The V34 serum draws the most skepticism from dental professionals because it doesn’t change the actual color of your teeth. Some dentists view it as misleading, since the marketing can blur the line between temporary cosmetic masking and genuine whitening. Others see it as harmless, comparable to wearing makeup.

For the PAP+ whitening products, the professional stance tends to be cautious but not dismissive. PAP doesn’t damage enamel, doesn’t irritate gums, and doesn’t cause the sensitivity that makes peroxide whitening miserable for many people. Those are meaningful advantages. The trade-off is that the whitening results are generally subtler, and the long-term data on PAP is still limited compared to the extensive research base behind peroxide treatments that have been used in dentistry for decades.
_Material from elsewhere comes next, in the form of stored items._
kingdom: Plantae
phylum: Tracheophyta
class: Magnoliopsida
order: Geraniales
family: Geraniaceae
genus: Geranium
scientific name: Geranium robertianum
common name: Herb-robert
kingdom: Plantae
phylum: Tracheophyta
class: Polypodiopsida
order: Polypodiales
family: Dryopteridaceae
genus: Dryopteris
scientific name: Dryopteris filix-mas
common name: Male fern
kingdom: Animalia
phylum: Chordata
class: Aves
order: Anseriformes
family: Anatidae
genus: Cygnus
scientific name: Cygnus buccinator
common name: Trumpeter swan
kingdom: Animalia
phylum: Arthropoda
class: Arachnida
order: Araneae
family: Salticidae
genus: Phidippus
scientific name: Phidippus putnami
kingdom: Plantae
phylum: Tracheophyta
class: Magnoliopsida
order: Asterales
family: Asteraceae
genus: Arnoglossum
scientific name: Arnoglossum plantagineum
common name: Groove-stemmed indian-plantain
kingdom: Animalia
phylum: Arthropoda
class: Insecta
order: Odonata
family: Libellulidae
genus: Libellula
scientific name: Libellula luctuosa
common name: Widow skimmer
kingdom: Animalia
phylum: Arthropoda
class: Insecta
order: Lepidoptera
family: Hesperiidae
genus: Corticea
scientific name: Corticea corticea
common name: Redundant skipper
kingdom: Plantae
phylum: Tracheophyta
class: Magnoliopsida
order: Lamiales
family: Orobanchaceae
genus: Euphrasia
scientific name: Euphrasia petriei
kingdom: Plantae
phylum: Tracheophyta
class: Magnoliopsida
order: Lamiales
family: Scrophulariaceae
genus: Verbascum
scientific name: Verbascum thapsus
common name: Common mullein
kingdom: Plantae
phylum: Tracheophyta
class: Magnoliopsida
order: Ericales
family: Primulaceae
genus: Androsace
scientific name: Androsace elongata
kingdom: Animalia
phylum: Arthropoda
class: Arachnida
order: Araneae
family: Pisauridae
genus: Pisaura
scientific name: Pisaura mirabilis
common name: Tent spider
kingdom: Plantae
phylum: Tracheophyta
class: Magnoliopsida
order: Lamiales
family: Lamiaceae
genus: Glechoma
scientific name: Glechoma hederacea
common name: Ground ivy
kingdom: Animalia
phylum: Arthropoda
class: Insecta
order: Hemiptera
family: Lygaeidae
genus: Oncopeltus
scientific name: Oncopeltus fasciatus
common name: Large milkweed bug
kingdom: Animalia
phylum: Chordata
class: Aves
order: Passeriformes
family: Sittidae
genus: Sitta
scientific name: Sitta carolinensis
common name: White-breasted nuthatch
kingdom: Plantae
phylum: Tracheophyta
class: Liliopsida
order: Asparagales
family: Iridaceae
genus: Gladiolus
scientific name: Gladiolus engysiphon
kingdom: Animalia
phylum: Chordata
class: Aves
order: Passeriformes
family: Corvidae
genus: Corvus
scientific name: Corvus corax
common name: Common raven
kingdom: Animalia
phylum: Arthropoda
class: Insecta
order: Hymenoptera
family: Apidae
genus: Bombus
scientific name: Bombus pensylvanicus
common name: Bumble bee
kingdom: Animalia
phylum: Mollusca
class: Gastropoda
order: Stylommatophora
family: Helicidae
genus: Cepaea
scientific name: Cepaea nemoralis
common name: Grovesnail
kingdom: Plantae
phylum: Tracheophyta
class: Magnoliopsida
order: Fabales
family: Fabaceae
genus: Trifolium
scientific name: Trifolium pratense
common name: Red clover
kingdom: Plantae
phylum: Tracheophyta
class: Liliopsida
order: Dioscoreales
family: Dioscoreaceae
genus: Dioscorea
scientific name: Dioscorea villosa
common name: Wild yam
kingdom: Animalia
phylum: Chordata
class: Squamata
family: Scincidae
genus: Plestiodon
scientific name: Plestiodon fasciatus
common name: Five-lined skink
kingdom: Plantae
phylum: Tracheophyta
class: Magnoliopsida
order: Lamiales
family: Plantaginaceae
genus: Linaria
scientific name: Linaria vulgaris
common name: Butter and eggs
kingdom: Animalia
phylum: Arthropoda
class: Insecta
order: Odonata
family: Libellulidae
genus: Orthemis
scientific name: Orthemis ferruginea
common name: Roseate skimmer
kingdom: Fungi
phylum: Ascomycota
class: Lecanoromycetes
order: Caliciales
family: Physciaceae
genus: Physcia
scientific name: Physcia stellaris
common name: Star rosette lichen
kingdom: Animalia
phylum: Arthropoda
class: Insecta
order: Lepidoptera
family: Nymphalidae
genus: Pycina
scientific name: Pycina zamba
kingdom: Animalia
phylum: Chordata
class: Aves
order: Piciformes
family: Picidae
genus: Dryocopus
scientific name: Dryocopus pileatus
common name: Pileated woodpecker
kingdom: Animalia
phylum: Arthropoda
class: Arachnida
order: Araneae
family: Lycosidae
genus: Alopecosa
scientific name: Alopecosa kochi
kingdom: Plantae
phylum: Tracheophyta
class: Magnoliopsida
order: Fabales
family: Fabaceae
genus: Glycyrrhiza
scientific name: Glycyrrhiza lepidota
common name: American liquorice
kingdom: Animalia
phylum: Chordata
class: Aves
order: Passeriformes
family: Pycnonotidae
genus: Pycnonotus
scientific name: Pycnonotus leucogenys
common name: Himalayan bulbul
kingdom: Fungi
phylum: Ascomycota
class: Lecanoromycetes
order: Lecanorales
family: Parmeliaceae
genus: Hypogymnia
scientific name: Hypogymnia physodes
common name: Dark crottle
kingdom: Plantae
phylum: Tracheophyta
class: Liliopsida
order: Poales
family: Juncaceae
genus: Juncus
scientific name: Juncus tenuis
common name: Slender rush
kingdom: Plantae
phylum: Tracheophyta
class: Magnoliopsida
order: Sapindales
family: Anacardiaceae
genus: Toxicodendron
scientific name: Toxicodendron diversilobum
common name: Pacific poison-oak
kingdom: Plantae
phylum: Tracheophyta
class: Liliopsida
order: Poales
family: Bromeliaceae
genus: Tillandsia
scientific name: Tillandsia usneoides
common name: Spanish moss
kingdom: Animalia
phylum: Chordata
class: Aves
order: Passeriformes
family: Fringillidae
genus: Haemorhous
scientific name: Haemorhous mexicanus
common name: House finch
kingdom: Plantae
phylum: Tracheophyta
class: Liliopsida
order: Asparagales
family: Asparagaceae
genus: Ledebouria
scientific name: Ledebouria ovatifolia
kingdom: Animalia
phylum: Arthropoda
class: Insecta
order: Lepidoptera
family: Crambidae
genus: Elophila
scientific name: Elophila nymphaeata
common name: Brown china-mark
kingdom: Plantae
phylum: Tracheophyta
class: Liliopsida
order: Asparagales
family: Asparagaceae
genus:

If you have sensitive teeth or gums and want a gentler option, the PAP+ products are a reasonable choice with real science supporting their safety. If you’re expecting dramatic, lasting whitening comparable to an in-office treatment, you’ll likely be disappointed. And if you’re considering the V34 serum specifically, understand that you’re buying a temporary cosmetic effect that lasts about an hour, not a whitening treatment.